FRISCO, TX – The Museum of the American Railroad’s Union Pacific “Big Boy” steam locomotive is scheduled to make its much anticipated move on Sunday if traffic on the rails is slow enough to permit the 55-mile creep from Dallas Fair Park to Frisco.MAR CEO Bob LaPrelle said the long move of No. 4018 is expected to begin about mid-morning but that could change if activity along the Dallas, Garland & Northeastern and BNSF Railway lines is brisk. The railroads are working together to move the massive 4-8-8-4 locomotive, which last operated in 1957, to the museum’s new site in Frisco.
MAR officials won’t know until early Sunday morning if there is a green light. And even so, the locomotive may not make the entire trip.
“The railroads have said they’ll have crews on Sunday but that can change,” said LaPrelle, who has coordinated the move of the museum’s entire collection for the past year. “We’re going to try to get at least as far as Irving on Sunday. It’s iffy. We’re low priority at 10 mph and having to work around freight traffic.”
When it moves, the locomotive will be sandwiched between 10 cars which are being added for braking. The consist, which will be pulled by a BNSF locomotive, will cross Union Pacific and TRE tracks and ending up on BNSF tracks along the route. DG&NO crews will take the consist from Fair Park to Irving Yard, where BNSF is expected to take over.
LaPrelle said the museum has fielded numerous inquiries and that tensions are running high about observers wishing to catch a glimpse of the move. MAR and railroad officials are asking that spectators do not chase the train and to stay off railroad property. Residents who live nearby the new museum site have expressed concern in recent days about onlookers gathering near apartments to watch the locomotive enter the museum grounds, LaPrelle said.
“We’re not recommending a place to go (to watch),” he said. “The railroads don’t want to attract people on railroad property.”
Prior to the move, museum crews will “exercise” the Big Boy on the track outside Fair Park. The locomotive is expected to move back and forth, under the power of MAR’s F7 diesel, on Saturday to make sure everything is in proper working order.
Last Sunday, the Big Boy was moved beyond the gates of the former site, where it has remained since arriving Fair Park in 1965. The move took several hours because of two curves located at the extreme east end of the Museum. The curves, one of which is nearly 20 degrees, are the tightest the locomotive will encounter on the entire move to Frisco.
Correspondence from the mid-1960s between Union Pacific’s Mechanical and Operating Departments addressed concerns about the “centipede” tenders on the big 4000 Class engines as they strayed off the system to be donated to museums and parks nationwide. The tenders, with their five rigid axles and one lead truck, were prone to causing problems on curves. The locomotives themselves were apparently not an issue during most moves.
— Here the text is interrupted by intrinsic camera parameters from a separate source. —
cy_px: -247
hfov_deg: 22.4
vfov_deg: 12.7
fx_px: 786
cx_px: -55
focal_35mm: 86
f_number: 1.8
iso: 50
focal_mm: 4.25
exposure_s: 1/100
Mindful of this concern, Museum crews eased No. 4018 through the two curves, eventually negotiating the lead track switch and ending up on the Fair Park spur. The locomotive and tender are now on tangent track and will be tested for several miles up and down the Fair Park spur over the next few days.
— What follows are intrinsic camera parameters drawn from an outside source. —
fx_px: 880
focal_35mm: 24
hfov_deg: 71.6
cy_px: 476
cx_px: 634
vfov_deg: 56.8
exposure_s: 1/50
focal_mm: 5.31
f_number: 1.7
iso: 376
Contract steam specialist Scott Lindsay and the Museum’s Steam Crew will make final inspections and fine tune items, such as the manual crosshead lubricating system, during the week in preparation for the move. On Friday, volunteers are preparing for upcoming cosmetic work by putting on and removing plastic sheeting around the stenciling cutouts on the cab and the tender. Earlier in the week, team members rode in the cab as the locomotive was pulled up and down track outside of Fair Park.
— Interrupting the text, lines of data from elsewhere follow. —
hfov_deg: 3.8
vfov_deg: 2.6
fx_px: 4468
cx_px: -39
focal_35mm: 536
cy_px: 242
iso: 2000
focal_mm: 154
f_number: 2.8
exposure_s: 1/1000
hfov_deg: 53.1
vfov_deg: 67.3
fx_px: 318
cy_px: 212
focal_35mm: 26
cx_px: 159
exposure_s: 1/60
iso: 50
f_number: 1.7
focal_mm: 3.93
Once Big Boy leaves Fair Park, only a few box cars and the Santa Fe F7 Diesel locomotive will remain. After their move to Frisco, MAR will start pulling up track and taking down signals beginning later this month or in July. The track materials will eventually be used in Frisco.On May 26, MAR moved Frisco steam locomotive No. 4501 from Fair Park to Frisco. At 11 p.m., BNSF crews eased the 800,000-pound locomotive into MAR’s new site. Representing an era when steam was king of the rails, No. 4501 was every bit as graceful during its 55-mile trek to Frisco as it was when delivered new in 1942.
The lines were dotted with onlookers, punctuated by crowds at major vantage points like Dallas Union Station, Irving, and Carrollton. Accompanied by 10 modern tank cars for additional braking, the train proceeded at the slow, but steady pace of 10mph. The entire move took 13 hours because of high volumes of rail traffic and periodic inspection stops.
The 71-year-old locomotive, a product of the Baldwin Locomotive Works in Philadelphia, performed flawlesslym according to museum officials. Lindsay, who heads Steam Operations Corp. in Birmingham, accompanied the locomotive and was elated at its performance. Lindsay and museum volunteers spent weeks inspecting, polishing, and lubricating running gear components such as wheel and side rod journals.
Prior to the move, the locomotive was repainted in the line’s striking Meteor scheme, based on research of original drawings and plans.